On part pour un ptit bout de temps. On s'eloigne de son pays natal, on commence a se souvenir des choses bien et on compare avec les pays rencontrés. On se dit que la France c'est quand meme pas trop mal, que bien sur y'a des choses qui tournent pas rond mais que grosso modo ca tient la route.

Et pis d'un coup on se prend une claque de retour a la realite, celle qui ne sent pas bon le vin ou le fromage, les lumieres et la philosophie, les montagnes ou la culture, les bibliotheques gratuites de Paris et les coteaux dores de Bourgogne en Automne. La realite chiante voire insupportable.

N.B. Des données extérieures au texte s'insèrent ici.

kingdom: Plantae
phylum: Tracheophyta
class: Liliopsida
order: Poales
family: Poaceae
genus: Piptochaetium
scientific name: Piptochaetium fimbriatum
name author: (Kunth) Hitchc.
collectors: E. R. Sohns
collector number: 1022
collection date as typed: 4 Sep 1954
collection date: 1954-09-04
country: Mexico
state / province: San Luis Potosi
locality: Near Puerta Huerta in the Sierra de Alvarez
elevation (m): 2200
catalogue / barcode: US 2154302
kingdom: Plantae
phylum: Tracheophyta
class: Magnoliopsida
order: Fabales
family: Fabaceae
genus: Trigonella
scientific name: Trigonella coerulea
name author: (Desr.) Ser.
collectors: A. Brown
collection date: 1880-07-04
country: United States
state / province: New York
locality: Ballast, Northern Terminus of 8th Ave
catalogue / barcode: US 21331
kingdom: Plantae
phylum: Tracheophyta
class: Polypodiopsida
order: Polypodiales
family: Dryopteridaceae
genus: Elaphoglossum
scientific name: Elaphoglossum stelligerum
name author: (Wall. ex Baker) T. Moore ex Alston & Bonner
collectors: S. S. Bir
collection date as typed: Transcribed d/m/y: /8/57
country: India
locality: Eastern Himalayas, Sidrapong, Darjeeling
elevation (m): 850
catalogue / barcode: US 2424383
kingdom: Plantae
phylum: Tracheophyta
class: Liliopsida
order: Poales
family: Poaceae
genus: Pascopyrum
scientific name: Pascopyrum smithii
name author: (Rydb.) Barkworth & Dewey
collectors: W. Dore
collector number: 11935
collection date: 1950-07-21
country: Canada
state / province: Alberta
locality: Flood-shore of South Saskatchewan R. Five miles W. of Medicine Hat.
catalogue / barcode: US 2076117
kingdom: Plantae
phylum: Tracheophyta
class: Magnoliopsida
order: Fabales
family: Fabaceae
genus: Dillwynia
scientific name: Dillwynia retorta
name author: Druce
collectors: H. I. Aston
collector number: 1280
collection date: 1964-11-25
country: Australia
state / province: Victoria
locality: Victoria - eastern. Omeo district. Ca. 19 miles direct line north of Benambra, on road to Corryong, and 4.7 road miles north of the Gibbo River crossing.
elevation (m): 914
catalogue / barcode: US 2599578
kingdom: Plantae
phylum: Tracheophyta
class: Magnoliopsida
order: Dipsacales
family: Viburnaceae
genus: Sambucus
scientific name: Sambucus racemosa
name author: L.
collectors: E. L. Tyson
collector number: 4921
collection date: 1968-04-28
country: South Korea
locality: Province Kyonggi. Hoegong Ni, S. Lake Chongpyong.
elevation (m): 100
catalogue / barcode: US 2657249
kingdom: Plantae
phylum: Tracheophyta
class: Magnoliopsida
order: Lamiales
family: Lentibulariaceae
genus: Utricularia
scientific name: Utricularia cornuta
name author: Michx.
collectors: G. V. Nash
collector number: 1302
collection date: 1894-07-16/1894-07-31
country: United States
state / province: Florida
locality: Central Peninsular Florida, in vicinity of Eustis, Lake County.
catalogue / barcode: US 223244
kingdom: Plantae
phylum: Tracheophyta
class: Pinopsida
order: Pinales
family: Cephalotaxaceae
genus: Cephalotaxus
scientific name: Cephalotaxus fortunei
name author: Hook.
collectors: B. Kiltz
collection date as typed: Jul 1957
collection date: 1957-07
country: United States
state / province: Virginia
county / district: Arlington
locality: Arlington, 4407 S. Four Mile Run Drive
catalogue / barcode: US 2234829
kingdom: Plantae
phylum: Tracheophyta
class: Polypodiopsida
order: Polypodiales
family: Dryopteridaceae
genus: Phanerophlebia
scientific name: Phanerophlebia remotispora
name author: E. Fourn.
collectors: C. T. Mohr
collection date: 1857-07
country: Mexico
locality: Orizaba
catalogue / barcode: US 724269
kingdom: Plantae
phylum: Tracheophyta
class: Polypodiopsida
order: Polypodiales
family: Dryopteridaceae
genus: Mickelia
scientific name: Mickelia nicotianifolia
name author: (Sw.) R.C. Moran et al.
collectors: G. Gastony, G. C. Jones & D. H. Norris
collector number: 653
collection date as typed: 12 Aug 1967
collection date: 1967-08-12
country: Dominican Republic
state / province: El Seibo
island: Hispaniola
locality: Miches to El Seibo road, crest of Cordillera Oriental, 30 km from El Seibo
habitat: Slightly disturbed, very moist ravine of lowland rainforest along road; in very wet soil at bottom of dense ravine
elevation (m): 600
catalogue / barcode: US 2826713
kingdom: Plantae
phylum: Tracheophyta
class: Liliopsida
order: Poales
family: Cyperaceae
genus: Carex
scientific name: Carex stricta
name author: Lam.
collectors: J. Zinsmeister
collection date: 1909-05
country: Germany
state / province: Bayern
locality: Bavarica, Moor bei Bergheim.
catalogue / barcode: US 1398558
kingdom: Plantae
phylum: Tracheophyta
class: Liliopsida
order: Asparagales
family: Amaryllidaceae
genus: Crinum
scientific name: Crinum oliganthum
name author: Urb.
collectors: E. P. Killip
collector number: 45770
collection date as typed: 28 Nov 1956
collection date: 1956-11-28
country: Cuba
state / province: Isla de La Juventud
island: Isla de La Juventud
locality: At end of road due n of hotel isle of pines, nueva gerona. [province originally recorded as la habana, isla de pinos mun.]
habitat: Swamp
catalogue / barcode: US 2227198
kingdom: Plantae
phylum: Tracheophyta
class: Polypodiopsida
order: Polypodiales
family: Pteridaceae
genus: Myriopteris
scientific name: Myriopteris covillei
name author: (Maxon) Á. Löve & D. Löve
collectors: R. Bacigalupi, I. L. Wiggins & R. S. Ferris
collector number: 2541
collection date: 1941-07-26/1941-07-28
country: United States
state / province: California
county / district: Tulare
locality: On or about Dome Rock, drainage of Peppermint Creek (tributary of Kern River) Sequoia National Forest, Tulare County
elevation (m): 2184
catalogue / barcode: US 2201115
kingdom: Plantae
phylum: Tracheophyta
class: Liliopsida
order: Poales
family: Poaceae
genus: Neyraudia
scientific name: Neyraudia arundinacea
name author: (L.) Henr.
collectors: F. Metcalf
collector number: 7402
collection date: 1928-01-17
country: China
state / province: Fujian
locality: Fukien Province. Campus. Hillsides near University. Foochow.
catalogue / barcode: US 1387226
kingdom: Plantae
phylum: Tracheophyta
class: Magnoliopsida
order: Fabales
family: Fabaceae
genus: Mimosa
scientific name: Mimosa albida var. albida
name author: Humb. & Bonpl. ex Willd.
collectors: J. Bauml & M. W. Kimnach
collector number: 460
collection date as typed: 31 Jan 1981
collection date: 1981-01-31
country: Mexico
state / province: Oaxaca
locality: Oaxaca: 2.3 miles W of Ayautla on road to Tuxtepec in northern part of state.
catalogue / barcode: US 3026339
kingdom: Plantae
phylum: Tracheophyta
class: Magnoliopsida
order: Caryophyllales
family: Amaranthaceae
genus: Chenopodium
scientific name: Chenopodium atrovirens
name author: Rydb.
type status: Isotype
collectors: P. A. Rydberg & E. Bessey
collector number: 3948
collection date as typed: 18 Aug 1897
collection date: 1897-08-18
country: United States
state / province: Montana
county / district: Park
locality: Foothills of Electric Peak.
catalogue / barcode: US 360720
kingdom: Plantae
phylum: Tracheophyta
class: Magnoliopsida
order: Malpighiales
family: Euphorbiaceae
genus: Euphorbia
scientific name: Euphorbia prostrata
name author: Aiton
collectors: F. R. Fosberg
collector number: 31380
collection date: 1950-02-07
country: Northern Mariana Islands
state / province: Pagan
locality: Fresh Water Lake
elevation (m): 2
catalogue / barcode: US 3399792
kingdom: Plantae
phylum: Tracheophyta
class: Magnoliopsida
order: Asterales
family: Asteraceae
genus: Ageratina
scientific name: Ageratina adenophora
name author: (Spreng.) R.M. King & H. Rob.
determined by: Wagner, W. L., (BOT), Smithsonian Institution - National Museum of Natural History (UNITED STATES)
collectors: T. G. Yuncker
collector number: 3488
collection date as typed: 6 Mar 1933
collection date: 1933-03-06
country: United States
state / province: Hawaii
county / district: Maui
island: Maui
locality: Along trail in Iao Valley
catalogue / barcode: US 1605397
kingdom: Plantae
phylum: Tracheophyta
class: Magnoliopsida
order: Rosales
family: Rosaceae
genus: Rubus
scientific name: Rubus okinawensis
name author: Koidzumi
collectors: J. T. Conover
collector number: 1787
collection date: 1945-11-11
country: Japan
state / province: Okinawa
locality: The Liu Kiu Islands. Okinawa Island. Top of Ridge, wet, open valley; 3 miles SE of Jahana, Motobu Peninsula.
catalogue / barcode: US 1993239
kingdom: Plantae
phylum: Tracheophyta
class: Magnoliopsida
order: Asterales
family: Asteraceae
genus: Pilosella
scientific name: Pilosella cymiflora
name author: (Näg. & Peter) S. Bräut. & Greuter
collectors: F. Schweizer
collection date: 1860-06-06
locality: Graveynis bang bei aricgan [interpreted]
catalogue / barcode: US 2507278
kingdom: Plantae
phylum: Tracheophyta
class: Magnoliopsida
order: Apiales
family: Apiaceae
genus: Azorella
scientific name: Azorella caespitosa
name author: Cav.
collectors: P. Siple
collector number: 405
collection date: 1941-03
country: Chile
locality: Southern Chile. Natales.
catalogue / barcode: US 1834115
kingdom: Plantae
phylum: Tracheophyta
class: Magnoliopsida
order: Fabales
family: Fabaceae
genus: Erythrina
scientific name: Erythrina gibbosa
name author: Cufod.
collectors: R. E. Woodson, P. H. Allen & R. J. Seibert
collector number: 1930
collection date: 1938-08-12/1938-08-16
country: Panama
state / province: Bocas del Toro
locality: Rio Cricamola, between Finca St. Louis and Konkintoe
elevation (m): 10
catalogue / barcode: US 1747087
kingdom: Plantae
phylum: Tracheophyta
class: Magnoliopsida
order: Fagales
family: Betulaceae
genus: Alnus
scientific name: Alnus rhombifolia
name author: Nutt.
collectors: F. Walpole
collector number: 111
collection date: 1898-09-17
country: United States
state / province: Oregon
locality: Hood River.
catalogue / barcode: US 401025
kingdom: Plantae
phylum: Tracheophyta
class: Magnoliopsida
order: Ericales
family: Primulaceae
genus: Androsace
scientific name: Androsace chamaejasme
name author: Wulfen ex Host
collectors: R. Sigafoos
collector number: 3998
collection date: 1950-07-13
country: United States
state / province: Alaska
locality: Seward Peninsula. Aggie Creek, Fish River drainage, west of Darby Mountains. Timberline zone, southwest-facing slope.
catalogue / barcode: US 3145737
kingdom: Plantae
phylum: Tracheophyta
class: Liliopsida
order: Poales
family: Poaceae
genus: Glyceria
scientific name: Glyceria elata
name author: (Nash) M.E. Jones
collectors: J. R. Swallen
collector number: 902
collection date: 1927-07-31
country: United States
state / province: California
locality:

Une heure et demie d'attente au Consulat de France pour une pauvre signature. Des articles dans les journaux completement biaises, contradictoires, mal ecrits ou mal penses. Une situation politique plutot merdique, et pas grand chose de mieux a l'horizon. Et pis les contrarietes plus personnelles aussi.

Pour une raison que je ne m'explique pas, la France est la seule a ne pas considerer l'annee sabbatique comme un bonus. La ou des pays comme l'Angleterre ou la Suede poussent les jeunes a partir (voir le monde, se forger une identite, ouvrir les yeux et l'esprit, enrichir son experience et sa culture, etc etc), la France considere systematiquement qu'un depart d'un an est synonyme de vacances prolongees et de faineantise.

Quelques remarques a ce sujet, parce que je suis chaud on vient de m'apprendre que mon futur financement de futur these etait foutu et que mon futur va devoir se trouver une autre voie :
A tous ceux qui pensent que voyager un an c'est un an de repos, je dis : allez-y, partez. Et on en reparle a la fin de l'annee, juste pour voir a quel point vous vous etes reposes.
A tous ceux qui me disent qu'en un an on oublie tout, je demande comment on peut possiblement tout d'un coup devenir amnesique et incompetent. Comment on fait pour ne plus comprendre quelque chose qu'on a etudie a fond pendant trois ou quatres annees, ou plus. Ce que l'on doit faire de cette belle idee qui veut que l'Ecole d'Ingenieur sert avant tout a apprendre a apprendre (on oublierait comment apprendre subbitement, c'est quand meme plutot desesperant).
A tous ceux qui estiment que la seule facon de bien faire c'est de toute faire a la suite, je demande alors comment et quand on peut trouver le temps de savoir ce qu'on veut faire.
Et a tous ceux qui m'emmerdent pour des dossiers dont on ne sait jamais vraiment comment ils sont juges, acceptes ou rejetes, je pose cette question : un bon thesard c'est quoi ? Juste un mec qui enchaine ce qu'on lui dit d'enchainer, qui bosse quand on lui dit de bosser, qui continue parce qu'on lui a dit de continuer ? Ou bien c'est quelqu'un qui sait au fond de lui ce qu'il veut faire parce qu'il a pris le temps d'y reflechir, et qui meme en plein milieu d'un voyage d'un an essaie de comprendre comment se forment des turbulences dans une fontaine au design novateur ?

Toute cette logorrhee ne sert a rien. Personne ne la lit. Rien ne va changer.
Moi je vais continuer de voyager, continuer d'oublier tout ce que j'ai appris.
Et peut-etre bien qu'au moment du retour, la premiere chose que je ferai sera de repartir exploiter ces oublis qui font que je me sens mieux et plus sur de moi... a l'etranger.